Primary and secondary study outcomes

The primary outcome of this trial was the one-time success rate of TSP for LA access. The secondary outcomes were the TSP procedure time for LA access, failure rate of the assigned TSP type, contrast agent dose used during TSP, radiation dose, and TSP-related complications. The total TSP procedure time consisted of the time from the sheath in SVC to the sheath in FO, the time from the needle in FO to the needle in LA, and the time from the needle in LA to the sheath in LA (Table 3).

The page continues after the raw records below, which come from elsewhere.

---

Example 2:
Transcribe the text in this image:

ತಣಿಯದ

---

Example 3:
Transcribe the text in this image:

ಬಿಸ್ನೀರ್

We also analysed the procedural efficiency during LAAO (i.e. the rate of good coaxial orientation of the sheath with the LAA, the success rate of the LAAO implantation, and the success rate of the LAAO implantation on the first attempt), the contrast dose during LAAO, the radiation dose, and the LAAO procedural complication rate.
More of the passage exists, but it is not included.